## ABOUT THIS TASK
Please render every text line in the data below as a JSON list of strings, one string per line, skipping blank lines. Leave the pictures out of your answer.

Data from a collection
= = = =

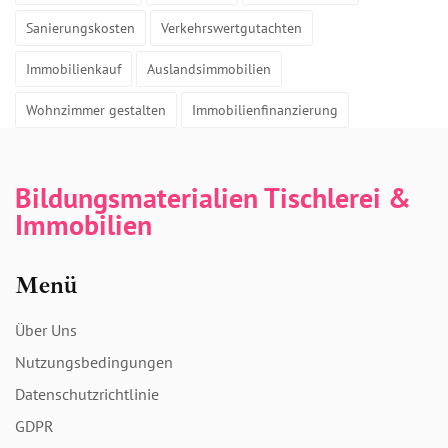
Sanierungskosten
Verkehrswertgutachten
Immobilienkauf
Auslandsimmobilien
Wohnzimmer gestalten
Immobilienfinanzierung
Bildungsmaterialien Tischlerei &
Immobilien
Menü
Über Uns
Nutzungsbedingungen
Datenschutzrichtlinie
GDPR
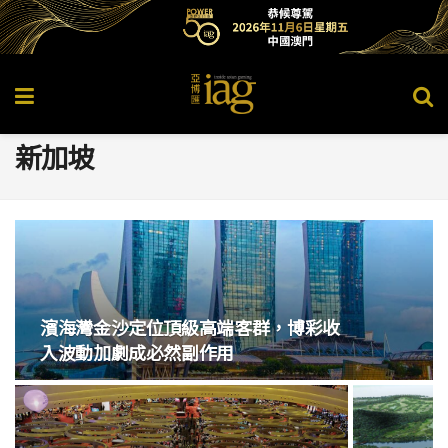
新加坡
濱海灣金沙定位頂級高端客群，博彩收
入波動加劇成必然副作用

= = = =

## EXERCISE OUTPUT
[
  "Sanierungskosten",
  "Verkehrswertgutachten",
  "Immobilienkauf",
  "Auslandsimmobilien",
  "Wohnzimmer gestalten",
  "Immobilienfinanzierung",
  "Bildungsmaterialien Tischlerei &",
  "Immobilien",
  "Menü",
  "Über Uns",
  "Nutzungsbedingungen",
  "Datenschutzrichtlinie",
  "GDPR",
  "新加坡",
  "濱海灣金沙定位頂級高端客群，博彩收",
  "入波動加劇成必然副作用"
]